Getting Started
Get an overview of the course’s content, along with its intended audience.
We'll cover the following
Overview
These are exciting times in statistics and data science education. However, it can also feel a bit overwhelming to stay on top of all the new statistical and technological innovations. This course is a valuable intro to stats because:
It provides learners with an experience of the whole data analysis line.
It incorporates contemporary, user-friendly R packages directly into the text.
It emphasizes models that prepare learners for our multivariate world.
We might think of statistics as just being a bunch of numbers. We commonly hear the word “statistician” when listening to broadcasts of sports events. Statistics, and in particular, data analysis, in addition to describing numbers, like baseball batting averages, plays a vital role in all of the sciences.
We’ll commonly hear the phrase “statistically significant” in the media, and similarly, we’ll see articles that say, “Science now shows that chocolate is good for you.” Underpinning these claims is data analysis. By the end of this course, we’ll be able to understand better whether these claims should be trusted or whether we should be wary of them.

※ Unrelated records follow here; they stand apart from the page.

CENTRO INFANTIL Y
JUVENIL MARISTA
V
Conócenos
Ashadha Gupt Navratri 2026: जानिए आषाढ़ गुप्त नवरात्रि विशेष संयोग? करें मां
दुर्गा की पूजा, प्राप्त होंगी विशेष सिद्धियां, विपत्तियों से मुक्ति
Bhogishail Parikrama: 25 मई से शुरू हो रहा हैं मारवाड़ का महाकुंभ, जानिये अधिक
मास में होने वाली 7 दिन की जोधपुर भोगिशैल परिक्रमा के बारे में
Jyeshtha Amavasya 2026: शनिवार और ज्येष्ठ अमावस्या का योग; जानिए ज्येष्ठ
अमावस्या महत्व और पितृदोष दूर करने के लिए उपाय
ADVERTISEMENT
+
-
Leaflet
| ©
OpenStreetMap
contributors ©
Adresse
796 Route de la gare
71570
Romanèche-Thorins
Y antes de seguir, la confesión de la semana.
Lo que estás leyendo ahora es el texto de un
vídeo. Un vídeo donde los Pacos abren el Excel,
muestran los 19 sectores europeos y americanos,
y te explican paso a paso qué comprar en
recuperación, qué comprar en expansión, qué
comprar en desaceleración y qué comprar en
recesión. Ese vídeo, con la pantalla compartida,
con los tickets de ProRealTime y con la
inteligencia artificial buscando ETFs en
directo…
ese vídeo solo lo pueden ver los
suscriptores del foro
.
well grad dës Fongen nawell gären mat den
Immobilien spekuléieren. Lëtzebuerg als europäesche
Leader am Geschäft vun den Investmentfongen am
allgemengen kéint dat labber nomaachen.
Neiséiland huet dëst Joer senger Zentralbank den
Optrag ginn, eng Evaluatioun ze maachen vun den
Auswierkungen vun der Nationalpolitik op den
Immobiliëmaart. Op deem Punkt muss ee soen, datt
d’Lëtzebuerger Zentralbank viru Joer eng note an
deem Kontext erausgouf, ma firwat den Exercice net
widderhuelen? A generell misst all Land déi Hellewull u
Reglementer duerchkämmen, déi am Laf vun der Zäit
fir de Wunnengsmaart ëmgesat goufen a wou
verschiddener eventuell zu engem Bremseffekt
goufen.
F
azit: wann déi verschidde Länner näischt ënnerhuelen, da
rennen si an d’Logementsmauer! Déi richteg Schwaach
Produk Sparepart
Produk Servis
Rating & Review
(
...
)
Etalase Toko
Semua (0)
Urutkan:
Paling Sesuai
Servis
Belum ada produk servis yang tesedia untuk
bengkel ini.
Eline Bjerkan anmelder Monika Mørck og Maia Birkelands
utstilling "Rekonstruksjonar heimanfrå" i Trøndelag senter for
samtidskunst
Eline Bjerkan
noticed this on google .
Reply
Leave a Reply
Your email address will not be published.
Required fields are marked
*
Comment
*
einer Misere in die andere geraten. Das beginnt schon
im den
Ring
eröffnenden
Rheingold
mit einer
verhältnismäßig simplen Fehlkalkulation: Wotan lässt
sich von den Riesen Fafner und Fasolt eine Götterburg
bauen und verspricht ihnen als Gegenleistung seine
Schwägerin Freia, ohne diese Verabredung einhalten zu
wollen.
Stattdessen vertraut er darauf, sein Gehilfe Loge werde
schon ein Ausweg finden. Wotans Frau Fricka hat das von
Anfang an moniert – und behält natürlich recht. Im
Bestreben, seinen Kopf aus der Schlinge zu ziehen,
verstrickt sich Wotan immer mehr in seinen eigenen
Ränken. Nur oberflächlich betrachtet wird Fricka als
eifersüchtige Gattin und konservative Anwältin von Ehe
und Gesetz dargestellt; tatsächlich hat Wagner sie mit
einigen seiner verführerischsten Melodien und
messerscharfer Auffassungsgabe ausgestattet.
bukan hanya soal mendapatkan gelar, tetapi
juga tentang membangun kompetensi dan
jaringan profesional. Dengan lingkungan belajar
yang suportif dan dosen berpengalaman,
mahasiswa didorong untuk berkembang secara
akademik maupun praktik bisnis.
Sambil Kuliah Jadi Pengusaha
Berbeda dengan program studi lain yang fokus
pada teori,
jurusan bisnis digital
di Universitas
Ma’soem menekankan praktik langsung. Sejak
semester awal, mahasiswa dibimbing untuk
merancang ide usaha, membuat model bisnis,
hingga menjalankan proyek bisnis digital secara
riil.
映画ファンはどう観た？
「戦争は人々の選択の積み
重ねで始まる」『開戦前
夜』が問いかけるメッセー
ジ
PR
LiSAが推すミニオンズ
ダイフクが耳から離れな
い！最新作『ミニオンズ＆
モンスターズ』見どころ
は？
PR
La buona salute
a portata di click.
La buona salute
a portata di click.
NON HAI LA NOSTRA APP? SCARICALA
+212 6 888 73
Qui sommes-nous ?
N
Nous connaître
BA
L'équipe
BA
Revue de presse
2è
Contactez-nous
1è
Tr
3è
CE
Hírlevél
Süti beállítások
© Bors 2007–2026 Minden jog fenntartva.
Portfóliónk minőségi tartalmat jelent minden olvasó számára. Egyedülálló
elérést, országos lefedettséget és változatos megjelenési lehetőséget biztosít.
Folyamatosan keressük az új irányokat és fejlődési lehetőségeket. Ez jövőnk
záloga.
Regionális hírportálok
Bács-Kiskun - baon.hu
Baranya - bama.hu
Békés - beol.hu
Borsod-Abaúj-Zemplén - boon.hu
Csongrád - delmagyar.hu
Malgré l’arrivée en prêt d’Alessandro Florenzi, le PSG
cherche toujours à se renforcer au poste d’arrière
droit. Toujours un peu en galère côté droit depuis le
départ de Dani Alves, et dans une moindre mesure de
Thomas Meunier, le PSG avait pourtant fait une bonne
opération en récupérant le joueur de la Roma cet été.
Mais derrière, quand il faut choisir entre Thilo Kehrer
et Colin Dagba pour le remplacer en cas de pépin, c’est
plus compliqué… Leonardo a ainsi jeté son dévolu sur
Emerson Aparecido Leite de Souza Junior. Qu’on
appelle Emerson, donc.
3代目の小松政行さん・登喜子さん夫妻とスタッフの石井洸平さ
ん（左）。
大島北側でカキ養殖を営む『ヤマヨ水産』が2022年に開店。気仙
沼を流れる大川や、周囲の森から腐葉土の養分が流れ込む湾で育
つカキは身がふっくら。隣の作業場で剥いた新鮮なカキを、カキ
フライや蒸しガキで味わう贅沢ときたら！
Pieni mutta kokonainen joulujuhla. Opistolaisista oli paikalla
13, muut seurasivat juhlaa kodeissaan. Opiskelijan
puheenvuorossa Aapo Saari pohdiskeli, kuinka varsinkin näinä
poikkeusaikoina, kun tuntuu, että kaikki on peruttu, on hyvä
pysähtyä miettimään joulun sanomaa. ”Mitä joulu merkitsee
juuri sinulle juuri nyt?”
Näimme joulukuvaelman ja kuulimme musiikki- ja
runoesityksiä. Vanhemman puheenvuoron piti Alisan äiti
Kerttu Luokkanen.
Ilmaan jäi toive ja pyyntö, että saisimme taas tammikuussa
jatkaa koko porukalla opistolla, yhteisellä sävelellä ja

There are many subfields inside data analysis that we’ll discuss in this course. For example:
Data collection
Data wrangling
Data visualization
Data modeling
Inference
Correlation and regression
Interpretation of results
Data communication/storytelling
These subfields are summarized in what Grolemund and Wickham have previously termed the “data/science pipeline”:
Prerequisites
This course requires no prerequisites or prior experience of algebra, calculus, or programming/coding. This is intended to be a basic introduction to the practice of analyzing data and answering questions using data the way data scientists, statisticians, data journalists, and other researchers would.
Course structure
Beginning with data visualization, this course gets learners started on building ggplot2
graphs early on. It aims to reinforce important concepts graphically. After moving through data wrangling and data importing, modeling plays a prominent role, with the goal of building regression models and later, performing inference for regression. Lastly, statistical inference is presented through a computational lens, with calculations done via the infer
package.
Intended audience
This course is intended for individuals who want to start developing their data science toolbox. At the same time, these individuals want to learn about the inferential and modeling tools used in modern day research.
We hope that by the end of this course, you’ll have learned how to:
Use R and the
tidyverse
suite of R packages for data science.Fit your first models to data using a method known as linear regression.
Perform statistical inference using sampling, confidence intervals, and hypothesis tests.
Tell your story with data using these tools.